La bonne performance de l'économie allemande va d'abord renforcer les partisans d'une hausse des taux en Europe. La Banque centrale européenne (BCE), qui se réunit jeudi, ne devrait plus hésiter ainsi à relever ses taux pour freiner la poussée inflationniste que rencontre actuellement la zone euro en raison de la hausse du prix du pétrole et de la faiblesse de la monnaie européenne.

Tirée par une forte demande extérieure et par les investissements en hausse des entreprises, la croissance allemande n'avait en effet jamais atteint de tels sommets pour un premier semestre depuis la réunification il y a dix ans. Les statisticiens de Wiesbaden ont chiffré à 3,3% la croissance du produit intérieur brut (PIB) de janvier à juin 2000 par rapport à la même période de l'an dernier. Le premier trimestre a été légèrement plus fort (3,4%) que le second (3,1%), précise le rapport.

Ces bons chiffres vont rassurer les milieux politiques et économiques qui s'étaient montrés inquiets après la publication d'un mauvais baromètre de l'institut Ifo (Munich), celui qui mesure le climat des affaires en Allemagne. Dans l'ouest du pays, il affichait en effet son plus bas niveau depuis novembre 1999.

La nouvelle arrive également à point pour le gouvernement Schröder qui peut afficher un bel optimiste après avoir réussi à imposer la grande réforme fiscale que l'Allemagne attendait depuis longtemps.

De plus, son ministre des Finances, Hans Eichel, bouclera un budget 2000 excédentaire de 1,5% du produit intérieur brut (PIB), grâce aux produits de la vente aux enchères des licences UMTS, le téléphone de troisième génération. Le gouvernement avait prévu jusqu'ici un déficit de 1% du PIB.

Hans Eichel n'a pas hésité hier à rehausser ses prévisions de 0,25 point à 3% pour 2000 (1,4% en 1999) alors qu'il assistait au conseil économique et financier franco-allemand d'Eltville.

Sur fond de bonne conjoncture mondiale et de bonnes perspectives d'exportation, les banques allemandes se montrent confiantes.
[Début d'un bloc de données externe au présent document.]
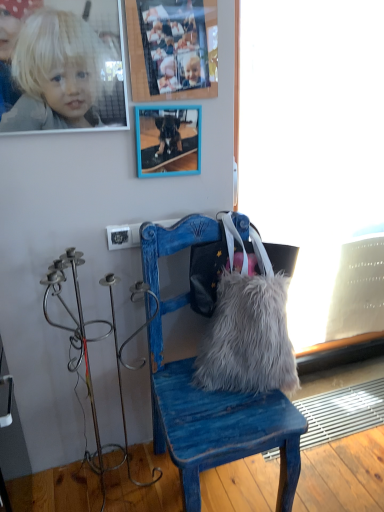
Question: Is wooden photo frame at upper center, placed as the 1th picture frame when sorted from top to bottom, bigger or smaller than frosted glass window screen at right?

Choices:
 (A) big
 (B) small

Answer: (B)

Question: Considering the positions of wooden photo frame at upper center, placed as the 1th picture frame when sorted from top to bottom, and frosted glass window screen at right in the image, is wooden photo frame at upper center, placed as the 1th picture frame when sorted from top to bottom, taller or shorter than frosted glass window screen at right?

Choices:
 (A) tall
 (B) short

Answer: (B)

Question: Which of these objects is positioned farthest from the fuzzy fabric handbag at center?

Choices:
 (A) blue wooden picture frame at upper center, the 2th picture frame viewed from the top
 (B) blonde hair at upper left
 (C) frosted glass window screen at right
 (D) blue wooden chair at center
 (E) wooden photo frame at upper center, placed as the 1th picture frame when sorted from top to bottom

Answer: (B)

Question: Estimate the real-world distances between objects in this image. Which object is closer to the blue wooden picture frame at upper center, the 2th picture frame viewed from the top?

Choices:
 (A) frosted glass window screen at right
 (B) blonde hair at upper left
 (C) blue wooden chair at center
 (D) fuzzy fabric handbag at center
 (E) wooden photo frame at upper center, placed as the 1th picture frame when sorted from top to bottom

Answer: (E)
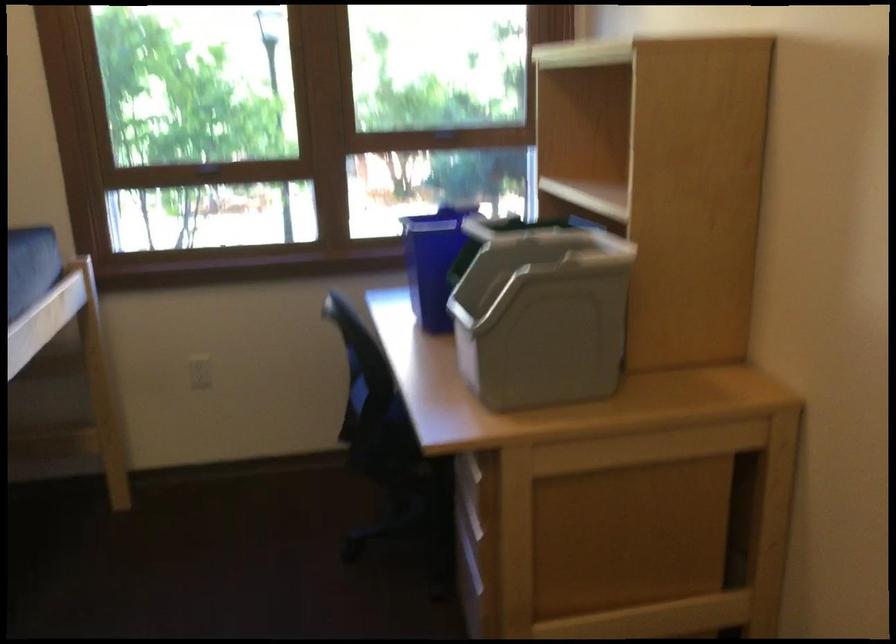
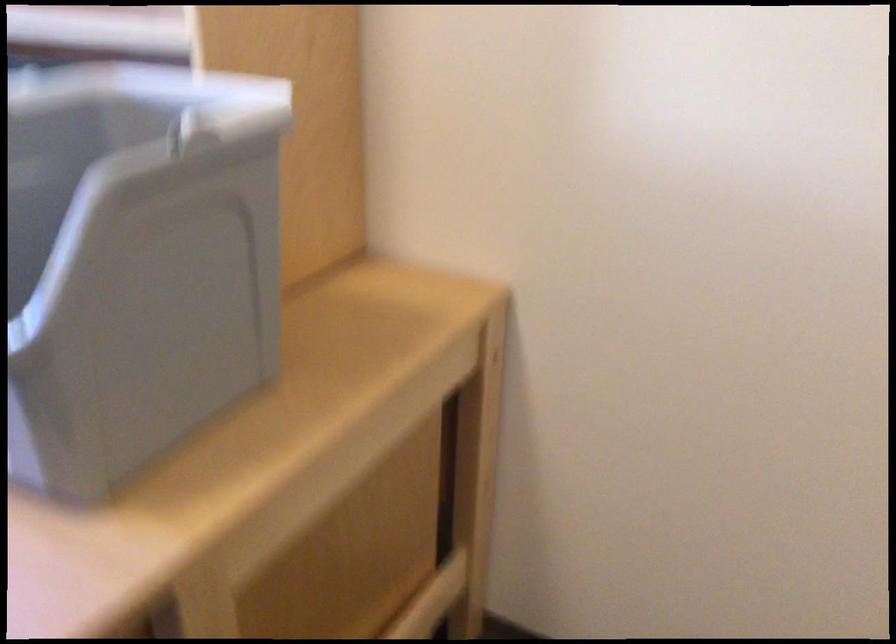
The point at (530, 312) is marked in the first image. Where is the corresponding point in the second image?

(135, 263)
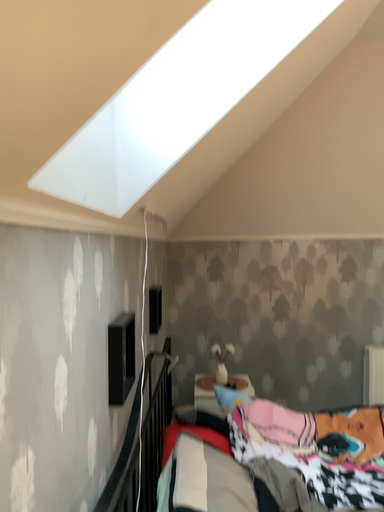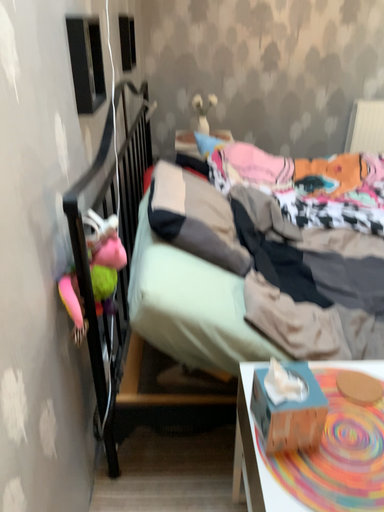
Question: How did the camera likely rotate when shooting the video?

Choices:
 (A) rotated upward
 (B) rotated downward

Answer: (B)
Elles publient d'ailleurs des prévisions encore plus optimistes que celles du gouvernement. La Dresdner Bank table sur 3% en 2000 et 3,3% en 2001. La Deutsche Bank compte sur 3,3% en 2000 et 3,6% l'année suivante.

La reprise conjoncturelle allemande profite également au marché de l'emploi. Selon l'Office des statistiques, le nombre d'actifs a progressé de 1,9% (+731 000 emplois) par rapport au premier semestre de l'année passée à 38,42 millions. Le taux de chômage passe ainsi de 8,3 à 7,8%.

Exportations primordiales

Les exportations, le moteur traditionnel de la croissance allemande, jouent de nouveau un rôle primordial. Poussées par la faiblesse de l'euro, elles ont considérablement stimulé la conjoncture allemande. La progression de l'investissement dans les entreprises constitue le deuxième facteur positif (+8,2%). Le bâtiment pose toujours problème avec un investissement en recul de près de 5%. Enfin, l'office de Wiesbaden souligne que la consommation des ménages a augmenté plus rapidement (2,2%) que les dépenses publiques (1,5%).